The FDA originally granted accelerated approval to copanlisib as a therapy for previously treated relapsed follicular lymphoma in September 2017 based on data from the phase 2 CHRONOS-1 study (NCT01660451).2 In a population of 104 patients with relapsed follicular B-cell non-Hodgkin lymphoma, investigators reported an overall response rate (ORR) of 59% (95% CI, 49%-68%). Additionally, copanlisib yielded a complete response (CR) rate of 14% and a median duration of response (DOR) of 12.2 months (range, 0+, 22.6).
Data from the CHRONOS-1 study highlighted serious adverse effects (SAEs) in 26% of the population. Common toxicities of this kind included pneumonia (8%), pneumonitis (5%), and hyperglycemia (5%).
The FDA requested additional data from the phase 3 CHRONOS-4 study (NCT02626455) to confirm the clinical benefits of copanlisib in this indication. Findings indicated that copanlisib plus immunochemotherapy did not fulfill the trial’s primary end point of progression-free survival (PFS) compared with immunochemotherapy alone. Investigators plan to disclose full results from the CHRONOS-4 study soon.
In part B of the CHRONOS-1 study, patients with relapsed/refractory follicular lymphoma received copanlisib infusions at a dose of 60 mg. The trial’s primary end point was ORR. Secondary end points included DOR, PFS, and overall survival (OS).
Patients 18 years and older with histologically confirmed indolent B-cell non-Hodgkin lymphoma that was relapsed or refractory following 2 or more prior lines of therapy were eligible for enrollment on the CHRONOS-1 study. Additional eligibility criteria included having an ECOG performance status of 0 to 2; adequate bone marrow, liver, and renal function; a life expectancy of 3 months or more; and availability of archival tumor tissue.
In the CHRONOS-4 study, patients received 60 mg infusions of copanlisib or matched placebo plus 375 mg/m2 of rituximab (Rituxan) every 4 weeks and 90 mg/m2 of bendamustine on days 1 and 2 of each cycle, or rituximab plus cyclophosphamide, doxorubicin, vincristine, and prednisone.
The trial’s primary end point during the safety run-in portion was the recommended phase 3 dose of copanlisib when administered in combination with immunochemotherapy. Secondary end points included best overall response, ORR, DOR, CR rate, time to tumor progression, and OS.

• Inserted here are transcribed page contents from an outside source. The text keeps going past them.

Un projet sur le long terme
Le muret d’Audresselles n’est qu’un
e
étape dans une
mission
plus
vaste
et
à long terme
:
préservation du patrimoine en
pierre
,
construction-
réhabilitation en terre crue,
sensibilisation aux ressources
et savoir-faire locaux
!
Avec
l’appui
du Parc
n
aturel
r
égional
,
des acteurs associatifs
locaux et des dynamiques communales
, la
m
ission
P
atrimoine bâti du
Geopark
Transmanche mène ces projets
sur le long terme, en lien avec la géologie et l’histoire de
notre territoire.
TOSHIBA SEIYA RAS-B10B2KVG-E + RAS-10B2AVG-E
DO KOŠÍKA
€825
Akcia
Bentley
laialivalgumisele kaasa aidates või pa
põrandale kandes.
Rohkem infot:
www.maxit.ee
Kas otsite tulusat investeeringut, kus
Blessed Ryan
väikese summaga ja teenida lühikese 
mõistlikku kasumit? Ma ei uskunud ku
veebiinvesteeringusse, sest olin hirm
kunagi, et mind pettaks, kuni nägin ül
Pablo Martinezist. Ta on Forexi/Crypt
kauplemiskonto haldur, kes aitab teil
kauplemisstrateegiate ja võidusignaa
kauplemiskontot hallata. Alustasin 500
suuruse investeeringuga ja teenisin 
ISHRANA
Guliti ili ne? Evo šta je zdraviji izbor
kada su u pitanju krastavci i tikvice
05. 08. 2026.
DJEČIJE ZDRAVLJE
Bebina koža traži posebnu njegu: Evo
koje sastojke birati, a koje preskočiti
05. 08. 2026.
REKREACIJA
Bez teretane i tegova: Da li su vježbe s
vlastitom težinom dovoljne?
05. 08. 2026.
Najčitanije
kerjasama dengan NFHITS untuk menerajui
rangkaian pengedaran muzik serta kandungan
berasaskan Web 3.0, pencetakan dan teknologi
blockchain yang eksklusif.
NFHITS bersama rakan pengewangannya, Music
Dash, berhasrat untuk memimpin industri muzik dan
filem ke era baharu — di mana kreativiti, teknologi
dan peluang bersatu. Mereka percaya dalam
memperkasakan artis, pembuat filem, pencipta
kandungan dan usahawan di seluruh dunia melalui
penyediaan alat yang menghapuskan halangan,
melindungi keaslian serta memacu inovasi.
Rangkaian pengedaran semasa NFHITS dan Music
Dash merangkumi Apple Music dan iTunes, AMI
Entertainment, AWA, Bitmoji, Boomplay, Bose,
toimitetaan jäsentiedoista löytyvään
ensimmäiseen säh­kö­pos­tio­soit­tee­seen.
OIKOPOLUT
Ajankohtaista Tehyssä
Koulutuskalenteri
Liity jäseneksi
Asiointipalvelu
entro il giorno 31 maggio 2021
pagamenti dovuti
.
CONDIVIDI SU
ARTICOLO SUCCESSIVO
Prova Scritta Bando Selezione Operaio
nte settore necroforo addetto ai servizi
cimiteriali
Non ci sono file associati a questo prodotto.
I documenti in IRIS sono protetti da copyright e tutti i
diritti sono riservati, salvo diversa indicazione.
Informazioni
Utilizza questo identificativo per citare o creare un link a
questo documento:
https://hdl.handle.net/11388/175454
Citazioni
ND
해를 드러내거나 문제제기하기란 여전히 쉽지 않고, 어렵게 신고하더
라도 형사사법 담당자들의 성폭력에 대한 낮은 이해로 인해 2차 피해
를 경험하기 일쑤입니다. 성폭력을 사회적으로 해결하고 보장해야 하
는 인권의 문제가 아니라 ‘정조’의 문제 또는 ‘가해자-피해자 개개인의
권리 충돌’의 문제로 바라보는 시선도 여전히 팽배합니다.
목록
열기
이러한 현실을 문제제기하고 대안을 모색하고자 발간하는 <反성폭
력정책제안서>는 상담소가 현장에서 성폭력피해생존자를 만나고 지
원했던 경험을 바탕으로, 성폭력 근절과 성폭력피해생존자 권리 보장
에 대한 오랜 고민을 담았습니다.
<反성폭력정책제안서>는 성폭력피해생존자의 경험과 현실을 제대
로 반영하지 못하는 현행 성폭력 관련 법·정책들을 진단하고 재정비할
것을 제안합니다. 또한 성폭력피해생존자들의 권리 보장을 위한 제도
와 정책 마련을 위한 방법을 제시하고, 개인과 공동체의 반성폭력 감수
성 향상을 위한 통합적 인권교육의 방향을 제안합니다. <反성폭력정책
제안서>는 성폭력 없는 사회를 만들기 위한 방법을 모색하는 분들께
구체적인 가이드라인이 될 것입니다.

Patients 18 years and older with grade 1, 2, or 3a follicular lymphoma; small lymphocytic lymphoma with adequate absolute lymphocyte counts; marginal zone lymphoma; or Waldenström macroglobulinemia were able to enroll on the CHRONOS-4 study. Additional inclusion criteria included having an ECOG performance status of no higher than 2 and adequate laboratory values within 7 days of study entry.